Short exercise = Reproduce the items below word for word, starting at the first line and ending at the line that contains "family: Arecaceae", with both of those lines included.

Data to process =
⟨

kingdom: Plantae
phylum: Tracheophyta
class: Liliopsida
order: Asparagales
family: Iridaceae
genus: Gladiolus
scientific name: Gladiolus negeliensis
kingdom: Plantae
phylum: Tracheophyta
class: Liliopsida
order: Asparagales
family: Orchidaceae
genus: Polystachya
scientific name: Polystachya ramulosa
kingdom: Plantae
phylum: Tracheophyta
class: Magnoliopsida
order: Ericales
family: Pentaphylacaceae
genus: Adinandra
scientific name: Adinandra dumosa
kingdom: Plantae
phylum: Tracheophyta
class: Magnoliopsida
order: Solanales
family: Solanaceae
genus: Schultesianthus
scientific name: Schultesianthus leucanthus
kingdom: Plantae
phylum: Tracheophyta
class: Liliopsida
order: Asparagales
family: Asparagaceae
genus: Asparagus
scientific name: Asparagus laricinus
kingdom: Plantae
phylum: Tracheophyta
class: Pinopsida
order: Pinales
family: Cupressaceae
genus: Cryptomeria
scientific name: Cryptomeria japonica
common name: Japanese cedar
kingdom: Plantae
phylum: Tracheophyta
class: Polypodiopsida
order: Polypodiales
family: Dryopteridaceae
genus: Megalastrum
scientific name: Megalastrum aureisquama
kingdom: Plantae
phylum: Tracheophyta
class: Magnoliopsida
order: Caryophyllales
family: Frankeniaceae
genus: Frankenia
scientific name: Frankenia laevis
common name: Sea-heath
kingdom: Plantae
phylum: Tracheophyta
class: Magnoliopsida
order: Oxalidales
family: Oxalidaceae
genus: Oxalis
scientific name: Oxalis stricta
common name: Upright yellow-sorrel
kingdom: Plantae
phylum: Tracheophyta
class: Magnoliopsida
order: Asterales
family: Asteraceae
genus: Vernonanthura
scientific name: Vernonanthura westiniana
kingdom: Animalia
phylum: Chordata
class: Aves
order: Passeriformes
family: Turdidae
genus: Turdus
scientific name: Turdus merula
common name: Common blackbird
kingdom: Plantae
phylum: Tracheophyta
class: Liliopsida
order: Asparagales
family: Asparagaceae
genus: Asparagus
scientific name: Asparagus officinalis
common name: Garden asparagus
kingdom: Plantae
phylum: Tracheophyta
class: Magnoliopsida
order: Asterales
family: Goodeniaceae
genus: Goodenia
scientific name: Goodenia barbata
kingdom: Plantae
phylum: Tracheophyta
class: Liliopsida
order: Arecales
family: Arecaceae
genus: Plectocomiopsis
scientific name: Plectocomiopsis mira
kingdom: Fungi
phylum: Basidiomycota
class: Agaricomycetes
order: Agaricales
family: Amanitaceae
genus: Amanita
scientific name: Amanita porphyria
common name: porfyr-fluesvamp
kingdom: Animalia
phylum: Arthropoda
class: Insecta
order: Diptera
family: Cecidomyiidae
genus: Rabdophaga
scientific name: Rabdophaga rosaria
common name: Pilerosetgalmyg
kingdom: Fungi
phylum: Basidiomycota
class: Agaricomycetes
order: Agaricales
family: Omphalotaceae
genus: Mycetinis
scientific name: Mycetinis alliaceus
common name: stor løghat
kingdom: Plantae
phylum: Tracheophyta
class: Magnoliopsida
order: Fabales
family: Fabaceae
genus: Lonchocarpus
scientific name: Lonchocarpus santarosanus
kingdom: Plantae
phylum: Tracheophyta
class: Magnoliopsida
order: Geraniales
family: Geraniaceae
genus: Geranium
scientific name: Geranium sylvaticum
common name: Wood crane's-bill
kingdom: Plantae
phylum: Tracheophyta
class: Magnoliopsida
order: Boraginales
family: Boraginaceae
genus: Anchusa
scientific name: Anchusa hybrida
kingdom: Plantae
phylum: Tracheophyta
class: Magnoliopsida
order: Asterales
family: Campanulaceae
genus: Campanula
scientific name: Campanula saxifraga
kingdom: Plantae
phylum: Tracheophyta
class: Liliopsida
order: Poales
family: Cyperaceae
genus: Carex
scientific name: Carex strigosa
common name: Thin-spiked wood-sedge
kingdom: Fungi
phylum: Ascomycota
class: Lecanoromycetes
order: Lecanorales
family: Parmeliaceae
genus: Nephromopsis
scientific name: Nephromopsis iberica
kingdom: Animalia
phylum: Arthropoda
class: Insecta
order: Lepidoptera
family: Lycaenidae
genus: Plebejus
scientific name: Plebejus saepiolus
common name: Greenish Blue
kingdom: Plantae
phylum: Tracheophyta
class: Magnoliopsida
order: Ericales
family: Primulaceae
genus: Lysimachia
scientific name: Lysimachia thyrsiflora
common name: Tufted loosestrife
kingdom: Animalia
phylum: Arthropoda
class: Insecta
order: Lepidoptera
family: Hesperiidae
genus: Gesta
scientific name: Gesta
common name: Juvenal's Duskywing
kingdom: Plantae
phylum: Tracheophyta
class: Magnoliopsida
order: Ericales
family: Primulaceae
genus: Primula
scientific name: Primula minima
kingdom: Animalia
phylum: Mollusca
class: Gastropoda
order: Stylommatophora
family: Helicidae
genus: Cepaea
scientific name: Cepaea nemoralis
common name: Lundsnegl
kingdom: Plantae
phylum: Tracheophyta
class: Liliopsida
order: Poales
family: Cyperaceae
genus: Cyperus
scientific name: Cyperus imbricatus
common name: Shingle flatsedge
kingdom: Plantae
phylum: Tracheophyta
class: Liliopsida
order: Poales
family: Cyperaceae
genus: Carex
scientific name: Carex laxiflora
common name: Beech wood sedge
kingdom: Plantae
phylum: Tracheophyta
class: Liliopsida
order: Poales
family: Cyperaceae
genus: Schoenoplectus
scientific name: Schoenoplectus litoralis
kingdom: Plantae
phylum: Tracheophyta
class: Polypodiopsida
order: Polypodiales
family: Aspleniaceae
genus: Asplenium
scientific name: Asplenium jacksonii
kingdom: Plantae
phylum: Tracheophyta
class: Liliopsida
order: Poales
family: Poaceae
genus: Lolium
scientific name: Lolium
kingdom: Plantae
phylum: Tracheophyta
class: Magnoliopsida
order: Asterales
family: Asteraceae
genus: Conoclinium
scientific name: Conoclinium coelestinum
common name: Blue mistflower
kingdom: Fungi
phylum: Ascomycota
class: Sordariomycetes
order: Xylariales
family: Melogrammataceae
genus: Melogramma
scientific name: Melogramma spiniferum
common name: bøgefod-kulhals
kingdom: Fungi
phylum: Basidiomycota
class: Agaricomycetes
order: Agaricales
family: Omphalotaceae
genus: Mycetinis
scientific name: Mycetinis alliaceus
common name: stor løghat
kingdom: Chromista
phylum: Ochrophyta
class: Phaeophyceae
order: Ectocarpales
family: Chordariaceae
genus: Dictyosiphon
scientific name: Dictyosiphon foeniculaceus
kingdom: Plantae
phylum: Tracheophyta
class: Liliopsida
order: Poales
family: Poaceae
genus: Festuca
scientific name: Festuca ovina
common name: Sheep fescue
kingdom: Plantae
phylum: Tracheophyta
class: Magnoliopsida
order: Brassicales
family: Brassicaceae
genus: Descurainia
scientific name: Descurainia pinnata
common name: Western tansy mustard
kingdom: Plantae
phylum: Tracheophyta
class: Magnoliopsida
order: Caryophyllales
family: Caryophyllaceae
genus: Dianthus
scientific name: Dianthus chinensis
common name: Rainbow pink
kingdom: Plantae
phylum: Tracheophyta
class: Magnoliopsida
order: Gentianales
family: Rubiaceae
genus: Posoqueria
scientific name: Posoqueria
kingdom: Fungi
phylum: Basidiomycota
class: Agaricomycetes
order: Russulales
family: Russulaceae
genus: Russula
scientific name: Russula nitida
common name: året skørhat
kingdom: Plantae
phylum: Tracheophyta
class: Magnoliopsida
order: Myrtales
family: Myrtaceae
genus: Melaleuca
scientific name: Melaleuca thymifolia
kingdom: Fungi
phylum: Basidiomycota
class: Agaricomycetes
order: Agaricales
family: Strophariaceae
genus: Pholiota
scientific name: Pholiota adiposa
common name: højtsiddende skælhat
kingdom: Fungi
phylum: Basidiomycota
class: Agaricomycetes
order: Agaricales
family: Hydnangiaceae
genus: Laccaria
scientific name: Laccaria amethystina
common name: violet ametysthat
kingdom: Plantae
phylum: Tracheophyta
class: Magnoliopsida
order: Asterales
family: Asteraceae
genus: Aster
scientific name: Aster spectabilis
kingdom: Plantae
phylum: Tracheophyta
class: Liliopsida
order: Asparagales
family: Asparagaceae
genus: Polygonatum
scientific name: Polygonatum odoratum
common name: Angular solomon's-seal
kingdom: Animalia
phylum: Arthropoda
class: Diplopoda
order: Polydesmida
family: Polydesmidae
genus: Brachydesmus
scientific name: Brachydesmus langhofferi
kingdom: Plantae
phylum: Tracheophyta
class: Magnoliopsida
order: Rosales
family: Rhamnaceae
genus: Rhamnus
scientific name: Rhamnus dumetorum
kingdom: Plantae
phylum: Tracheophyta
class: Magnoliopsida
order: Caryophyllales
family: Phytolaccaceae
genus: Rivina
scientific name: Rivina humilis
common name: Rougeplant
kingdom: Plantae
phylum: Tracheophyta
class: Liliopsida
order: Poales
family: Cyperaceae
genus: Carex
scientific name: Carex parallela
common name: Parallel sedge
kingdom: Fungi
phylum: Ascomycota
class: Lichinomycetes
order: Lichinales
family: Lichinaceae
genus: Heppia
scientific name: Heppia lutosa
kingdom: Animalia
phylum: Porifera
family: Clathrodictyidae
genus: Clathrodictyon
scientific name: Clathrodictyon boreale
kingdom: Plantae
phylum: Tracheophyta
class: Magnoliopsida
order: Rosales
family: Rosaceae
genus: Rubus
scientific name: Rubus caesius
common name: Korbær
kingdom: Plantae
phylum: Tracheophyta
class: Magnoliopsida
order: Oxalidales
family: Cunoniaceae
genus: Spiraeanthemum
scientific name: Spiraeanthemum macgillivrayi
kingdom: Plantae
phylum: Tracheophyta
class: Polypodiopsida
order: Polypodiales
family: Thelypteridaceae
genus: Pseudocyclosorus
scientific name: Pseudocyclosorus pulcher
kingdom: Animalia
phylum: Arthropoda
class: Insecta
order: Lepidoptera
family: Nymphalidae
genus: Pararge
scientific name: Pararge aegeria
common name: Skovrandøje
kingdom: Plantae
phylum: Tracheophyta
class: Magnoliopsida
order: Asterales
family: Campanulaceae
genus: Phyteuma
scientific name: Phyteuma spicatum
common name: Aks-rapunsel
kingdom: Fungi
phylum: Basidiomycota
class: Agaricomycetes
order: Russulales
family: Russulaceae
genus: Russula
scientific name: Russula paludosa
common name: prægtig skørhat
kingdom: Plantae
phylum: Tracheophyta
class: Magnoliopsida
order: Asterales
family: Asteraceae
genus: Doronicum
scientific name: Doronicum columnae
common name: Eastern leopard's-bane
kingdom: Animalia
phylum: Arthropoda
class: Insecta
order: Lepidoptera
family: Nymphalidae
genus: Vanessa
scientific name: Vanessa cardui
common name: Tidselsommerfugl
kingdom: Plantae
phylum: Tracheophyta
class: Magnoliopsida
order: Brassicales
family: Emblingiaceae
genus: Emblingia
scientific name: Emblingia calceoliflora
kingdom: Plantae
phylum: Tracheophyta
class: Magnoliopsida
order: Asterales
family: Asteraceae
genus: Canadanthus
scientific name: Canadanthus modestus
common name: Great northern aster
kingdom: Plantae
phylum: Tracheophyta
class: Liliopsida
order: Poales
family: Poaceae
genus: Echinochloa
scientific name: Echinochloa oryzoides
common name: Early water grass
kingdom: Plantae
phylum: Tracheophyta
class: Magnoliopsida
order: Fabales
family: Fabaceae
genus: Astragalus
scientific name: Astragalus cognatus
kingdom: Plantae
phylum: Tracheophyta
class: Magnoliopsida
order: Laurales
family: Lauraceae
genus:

⟩

Correct output =
kingdom: Plantae
phylum: Tracheophyta
class: Liliopsida
order: Asparagales
family: Iridaceae
genus: Gladiolus
scientific name: Gladiolus negeliensis
kingdom: Plantae
phylum: Tracheophyta
class: Liliopsida
order: Asparagales
family: Orchidaceae
genus: Polystachya
scientific name: Polystachya ramulosa
kingdom: Plantae
phylum: Tracheophyta
class: Magnoliopsida
order: Ericales
family: Pentaphylacaceae
genus: Adinandra
scientific name: Adinandra dumosa
kingdom: Plantae
phylum: Tracheophyta
class: Magnoliopsida
order: Solanales
family: Solanaceae
genus: Schultesianthus
scientific name: Schultesianthus leucanthus
kingdom: Plantae
phylum: Tracheophyta
class: Liliopsida
order: Asparagales
family: Asparagaceae
genus: Asparagus
scientific name: Asparagus laricinus
kingdom: Plantae
phylum: Tracheophyta
class: Pinopsida
order: Pinales
family: Cupressaceae
genus: Cryptomeria
scientific name: Cryptomeria japonica
common name: Japanese cedar
kingdom: Plantae
phylum: Tracheophyta
class: Polypodiopsida
order: Polypodiales
family: Dryopteridaceae
genus: Megalastrum
scientific name: Megalastrum aureisquama
kingdom: Plantae
phylum: Tracheophyta
class: Magnoliopsida
order: Caryophyllales
family: Frankeniaceae
genus: Frankenia
scientific name: Frankenia laevis
common name: Sea-heath
kingdom: Plantae
phylum: Tracheophyta
class: Magnoliopsida
order: Oxalidales
family: Oxalidaceae
genus: Oxalis
scientific name: Oxalis stricta
common name: Upright yellow-sorrel
kingdom: Plantae
phylum: Tracheophyta
class: Magnoliopsida
order: Asterales
family: Asteraceae
genus: Vernonanthura
scientific name: Vernonanthura westiniana
kingdom: Animalia
phylum: Chordata
class: Aves
order: Passeriformes
family: Turdidae
genus: Turdus
scientific name: Turdus merula
common name: Common blackbird
kingdom: Plantae
phylum: Tracheophyta
class: Liliopsida
order: Asparagales
family: Asparagaceae
genus: Asparagus
scientific name: Asparagus officinalis
common name: Garden asparagus
kingdom: Plantae
phylum: Tracheophyta
class: Magnoliopsida
order: Asterales
family: Goodeniaceae
genus: Goodenia
scientific name: Goodenia barbata
kingdom: Plantae
phylum: Tracheophyta
class: Liliopsida
order: Arecales
family: Arecaceae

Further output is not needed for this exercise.